=== Data provided ===
○ ○ ○

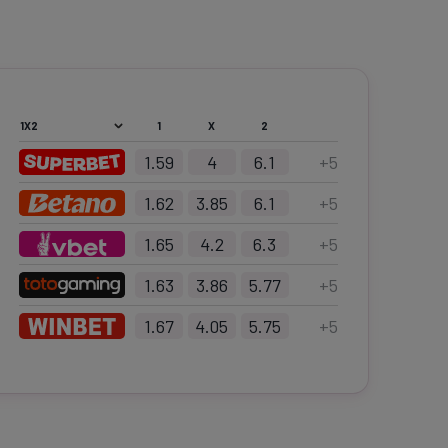
1
X
2
1.59
4
6.1
+
5
1.62
3.85
6.1
+
5
1.65
4.2
6.3
+
5
1.63
3.86
5.77
+
5
1.67
4.05
5.75
+
5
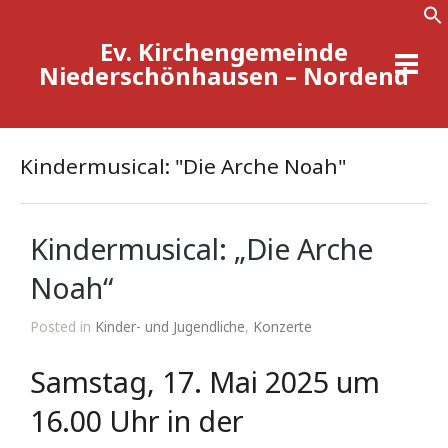
Ev. Kirchengemeinde
Se
Niederschönhausen – Nordend
Kindermusical: "Die Arche Noah"
Kindermusical: „Die Arche
Noah“
Posted in
Kinder- und Jugendliche
,
Konzerte
Samstag, 17. Mai 2025 um
16.00 Uhr in der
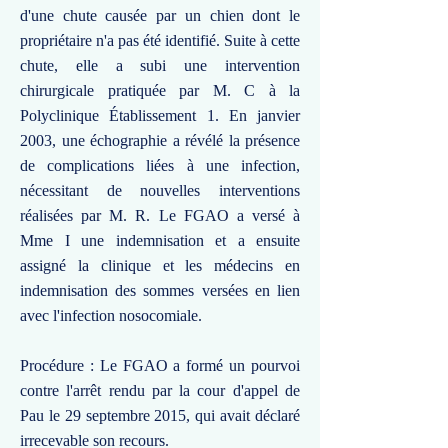
d'une chute causée par un chien dont le
propriétaire n'a pas été identifié. Suite à cette
chute, elle a subi une intervention
chirurgicale pratiquée par M. C à la
Polyclinique Établissement 1. En janvier
2003, une échographie a révélé la présence
de complications liées à une infection,
nécessitant de nouvelles interventions
réalisées par M. R. Le FGAO a versé à
Mme I une indemnisation et a ensuite
assigné la clinique et les médecins en
indemnisation des sommes versées en lien
avec l'infection nosocomiale.
Procédure : Le FGAO a formé un pourvoi
contre l'arrêt rendu par la cour d'appel de
Pau le 29 septembre 2015, qui avait déclaré
irrecevable son recours.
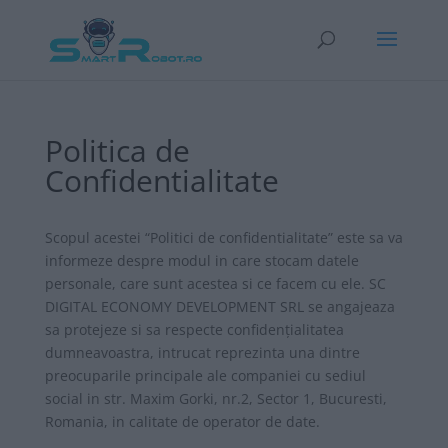
Politica de
Confidentialitate
Scopul acestei “Politici de confidentialitate” este sa va
informeze despre modul in care stocam datele
personale, care sunt acestea si ce facem cu ele. SC
DIGITAL ECONOMY DEVELOPMENT SRL se angajeaza
sa protejeze si sa respecte confidenţialitatea
dumneavoastra, intrucat reprezinta una dintre
preocuparile principale ale companiei cu sediul
social in str. Maxim Gorki, nr.2, Sector 1, Bucuresti,
Romania, in calitate de operator de date.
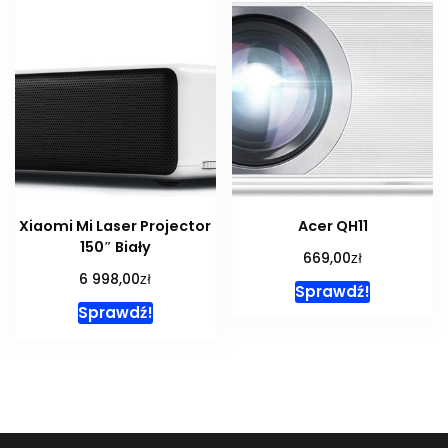
Xiaomi Mi Laser Projector
Acer QH11
150″ Biały
zł
669,00
zł
6 998,00
Sprawdź!
Sprawdź!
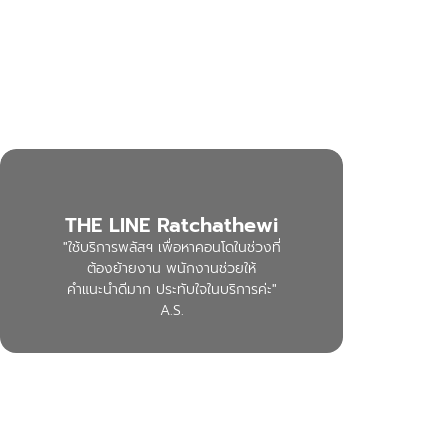
THE LINE Ratchathewi
"ใช้บริการพลัสฯ เพื่อหาคอนโดในช่วงที่
ต้องย้ายงาน พนักงานช่วยให้
คำแนะนำดีมาก ประทับใจในบริการค่ะ"
A.S.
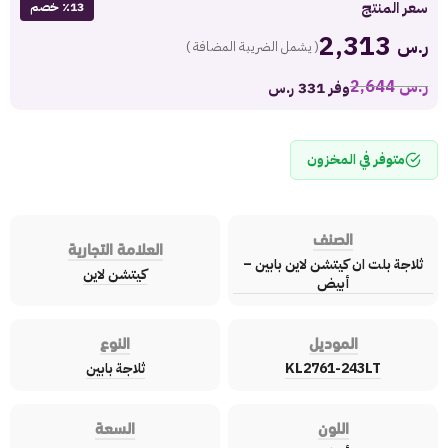
سعر المنتج
٪13 خصم
2,313
ر.س
( يشمل الضريبة المضافة )
ر.س
2,644
وفر 331 ر.س
متوفر في المخزون
الصنف
العلامة التجارية
ثلاجة بلت ان كيتشن لاين بابين –
كيتشن لاين
أبيض
الموديل
النوع
KL2761-243LT
ثلاجة بابين
اللون
السعة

○ ○ ○

=== Exercise prompt ===
In the material above, how many lines hold the string "chute"? Give the number and nothing else.

=== Output for this task ===
2